Where does the PHP crawler get the AJAX request address?

Source: Internet
Author: User
The Phpcrawl framework used,
The 1th step is to set the start address;
The 2nd step is to set the type of content to download: text/html;
The 3rd step is to use regular expressions to set the URL rules to be extended;
The 4th step is to start crawling and crawl the content of URLs that conform to the 3rd step URL rule.
The 5th step is to use regular expressions or DOM parsing tools to parse what you need.

The problem is:
Some of the content is AJAX requests, the request address is written by JavaScript, has been stitched up well. So, what should this address do to allow this crawler to execute? Put in the 3rd step of the extension address is not, because it is their own splicing, the source code does not have this address, matching is not.

Reply content:

The Phpcrawl framework used,
The 1th step is to set the start address;
The 2nd step is to set the type of content to download: text/html;
The 3rd step is to use regular expressions to set the URL rules to be extended;
The 4th step is to start crawling and crawl the content of URLs that conform to the 3rd step URL rule.
The 5th step is to use regular expressions or DOM parsing tools to parse what you need.

The problem is:
Some of the content is AJAX requests, the request address is written by JavaScript, has been stitched up well. So, what should this address do to allow this crawler to execute? Put in the 3rd step of the extension address is not, because it is their own splicing, the source code does not have this address, matching is not.
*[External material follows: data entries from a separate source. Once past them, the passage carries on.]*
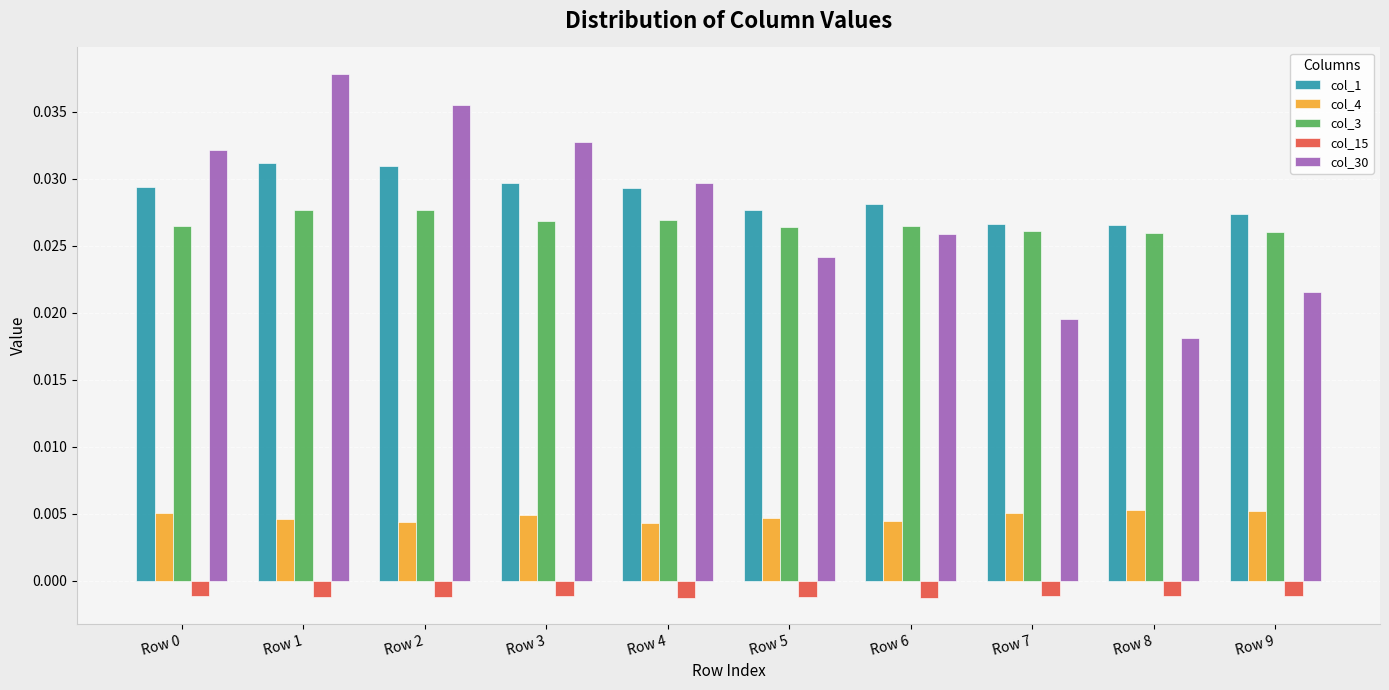

At which label is col_30 closest to 0?

Row 8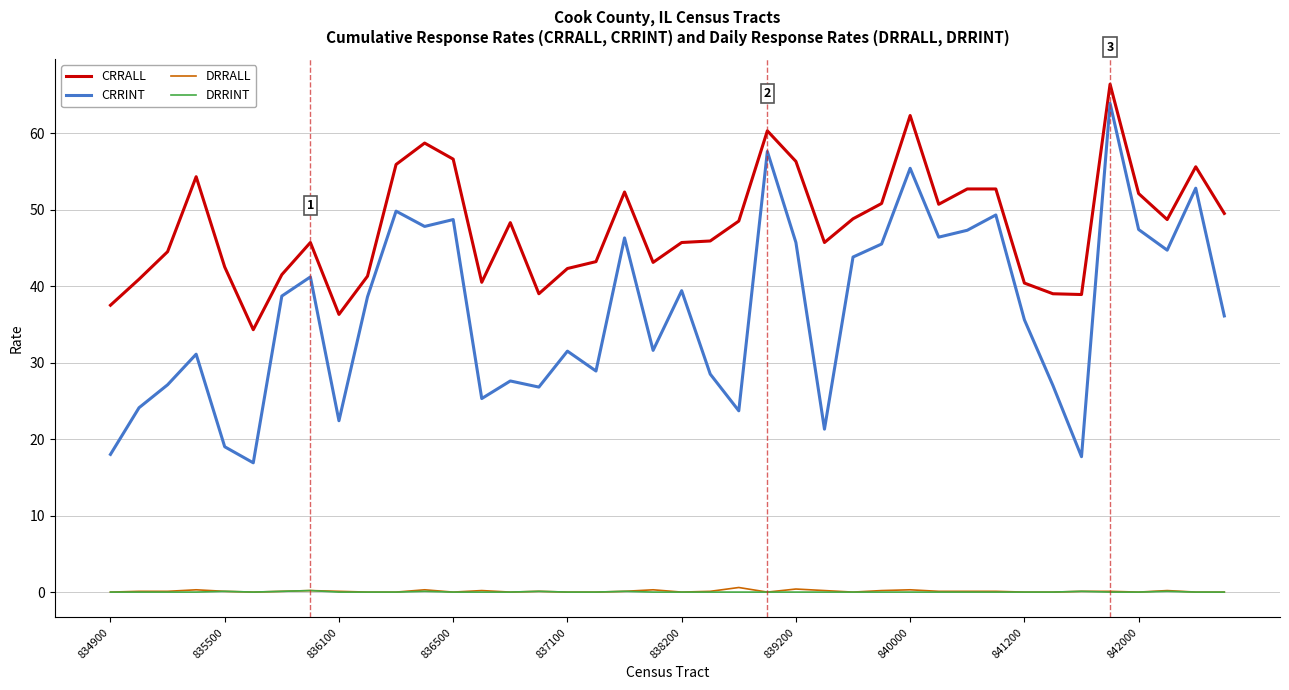

Does the chart display data point markers on the line(s)?

No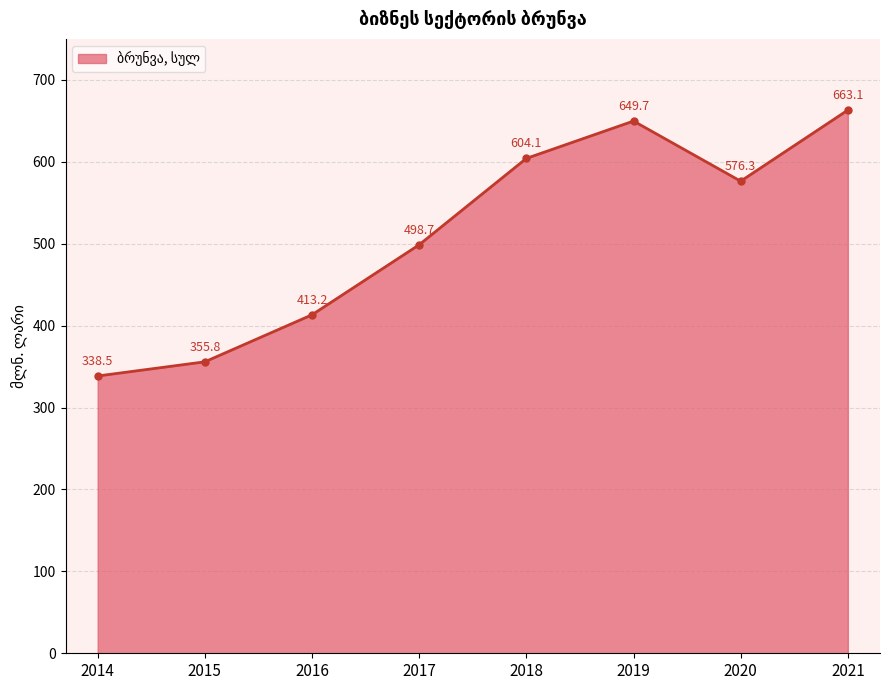

What is the greatest value displayed?

663.1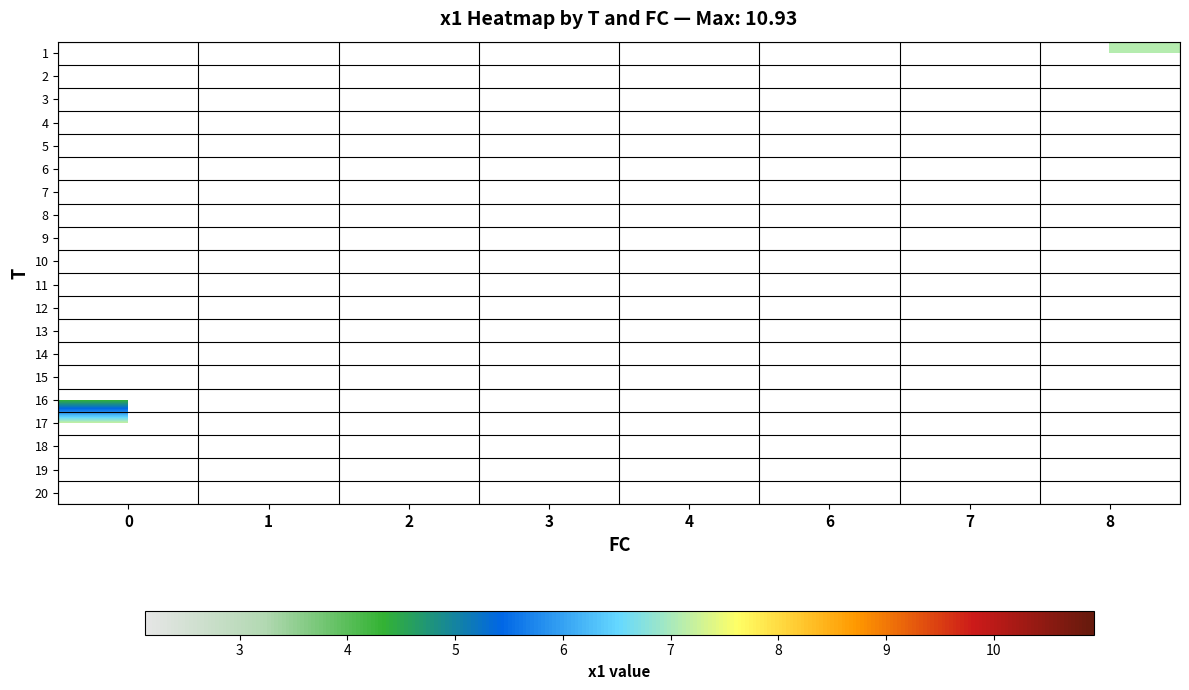

At 8, list the series in order from smallest to largest.

row_0, row_1, row_2, row_3, row_4, row_5, row_6, row_7, row_8, row_9, row_10, row_11, row_12, row_13, row_14, row_15, row_16, row_17, row_18, row_19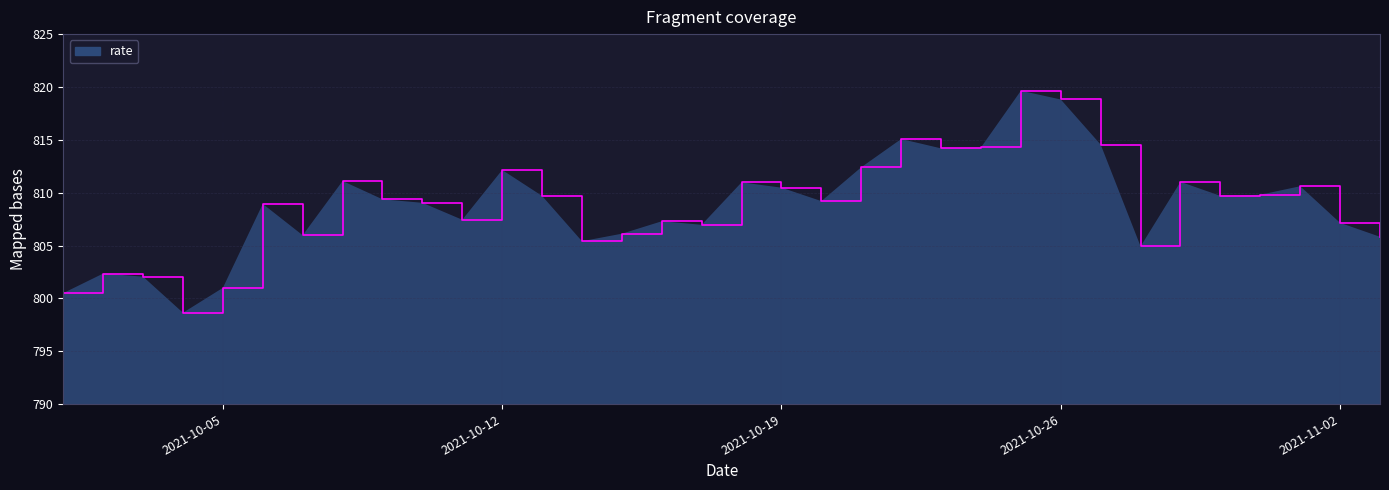

What is the smallest value displayed?

798.6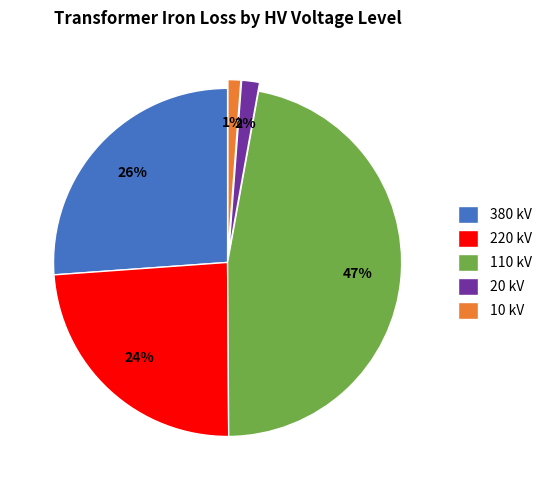

Is there a majority slice in this chart?

No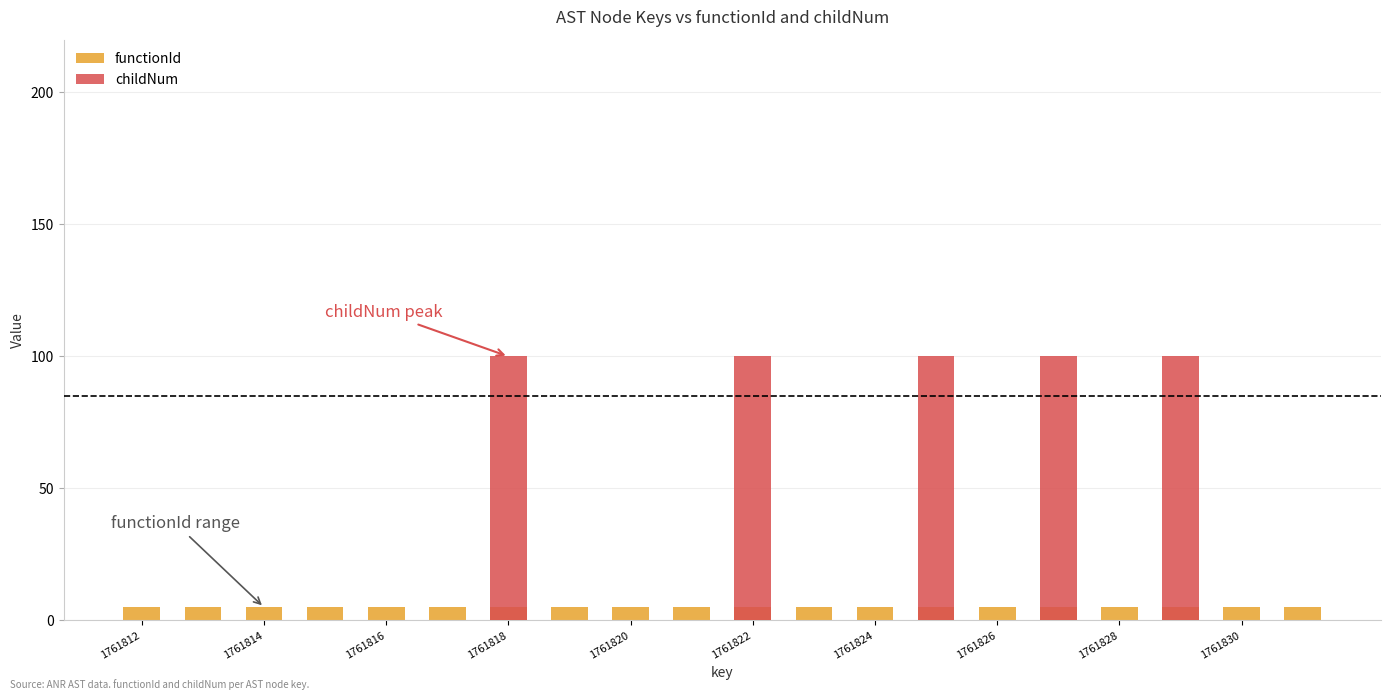

Which label corresponds to the smallest value in the chart?

1761812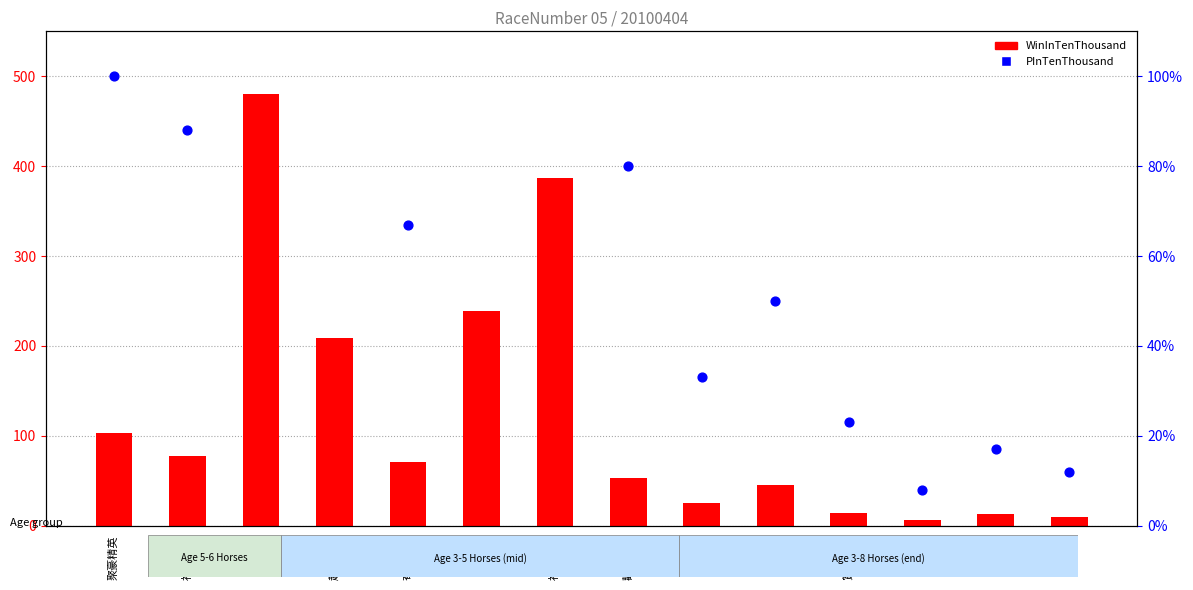

What is the total value across all series at 賞心樂事?

37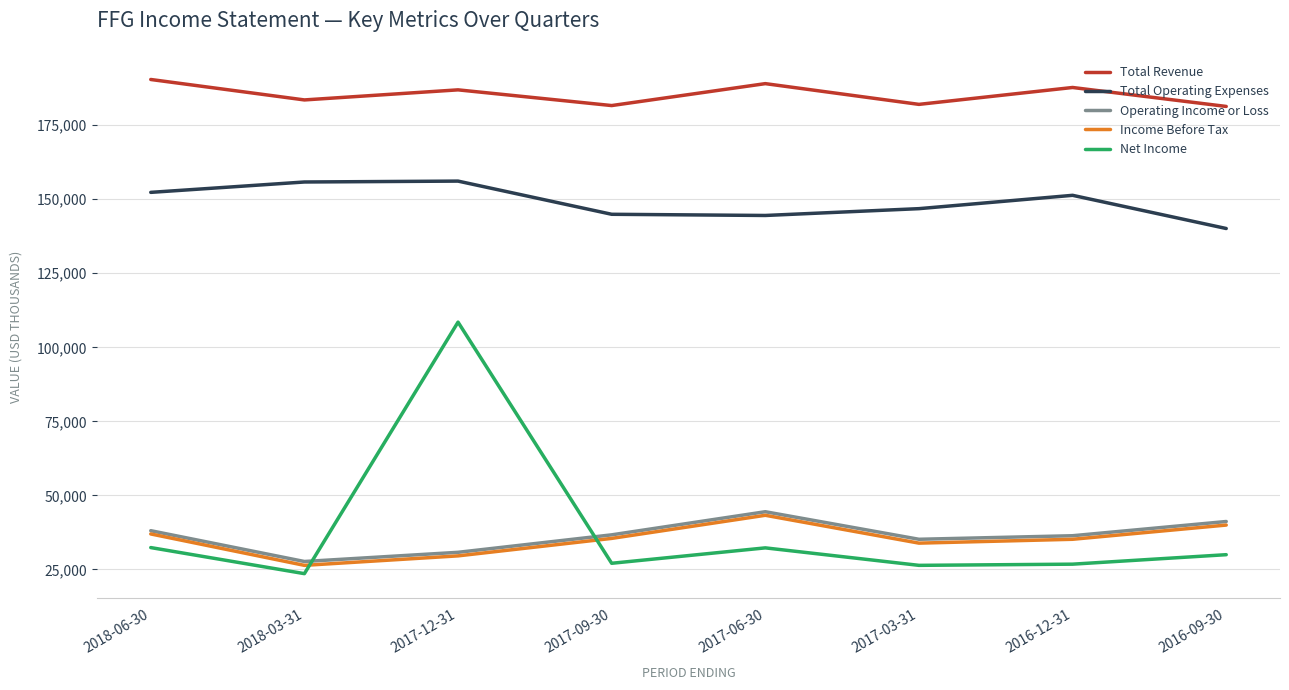

Is it true that Total Operating Expenses equals 276918 at 2018-03-31?

False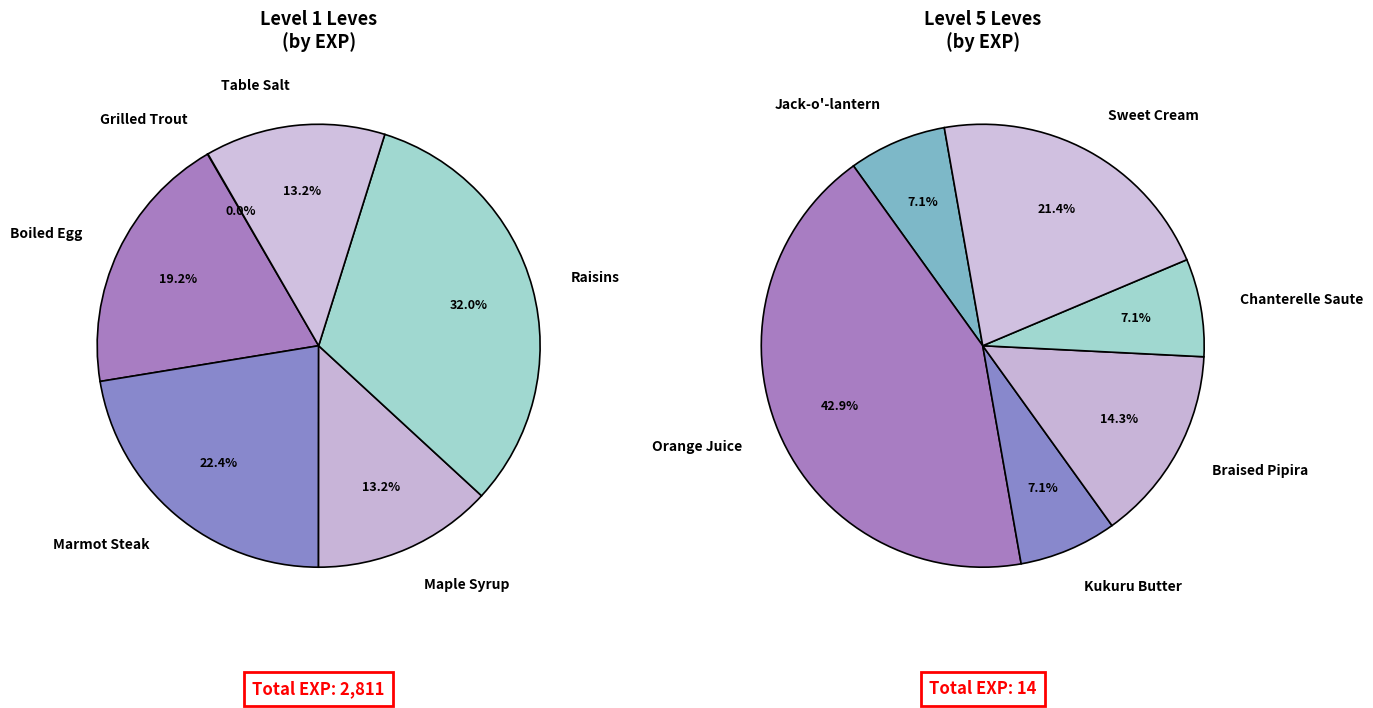

Is there any slice that represents more than half of the pie?

No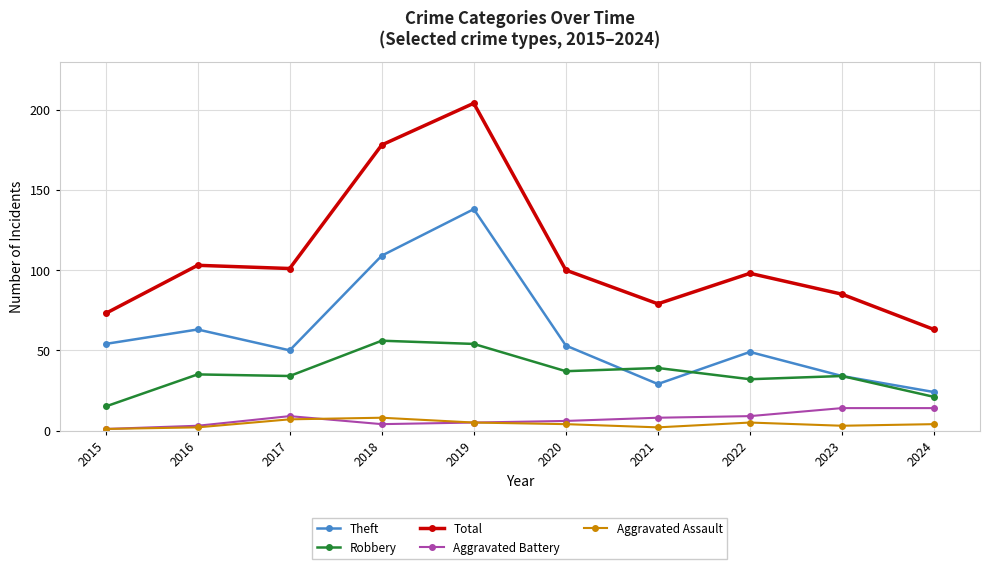

How many lines are shown in the chart?

5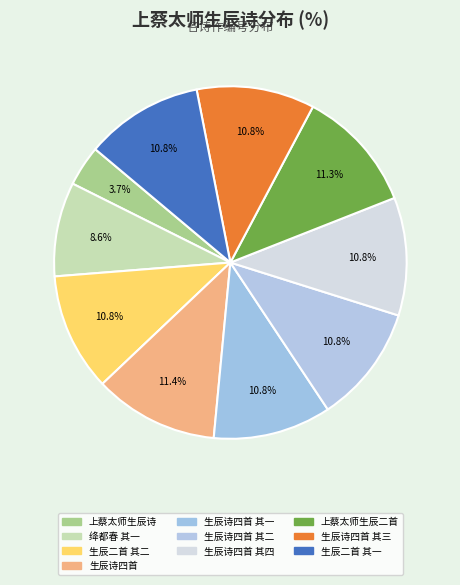

Count the number of slices in the pie.

10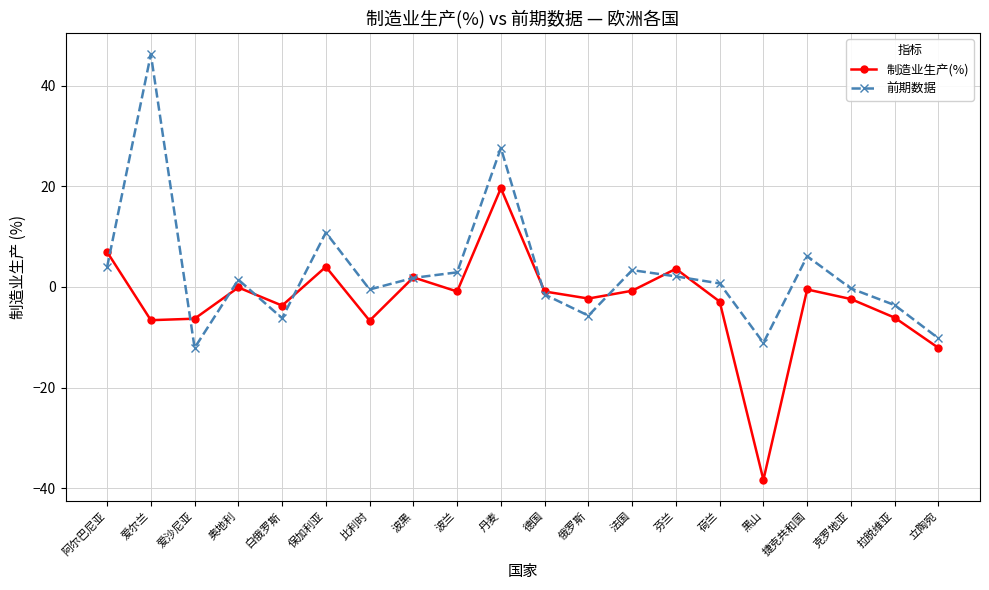

True or false: 制造业生产(%) has more than 0 points higher than both neighbors.

True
Use the stitched address directly, and then see if the Ajax is a GET or POST request, set the parameters and make a curl request, and then parse the data.

  • Related Article

    Contact Us

    The content source of this page is from Internet, which doesn't represent Alibaba Cloud's opinion; products and services mentioned on that page don't have any relationship with Alibaba Cloud. If the content of the page makes you feel confusing, please write us an email, we will handle the problem within 5 days after receiving your email.

    If you find any instances of plagiarism from the community, please send an email to: info-contact@alibabacloud.com and provide relevant evidence. A staff member will contact you within 5 working days.

    A Free Trial That Lets You Build Big!

    Start building with 50+ products and up to 12 months usage for Elastic Compute Service

    • Sales Support

      1 on 1 presale consultation

    • After-Sales Support

      24/7 Technical Support 6 Free Tickets per Quarter Faster Response

    • Alibaba Cloud offers highly flexible support services tailored to meet your exact needs.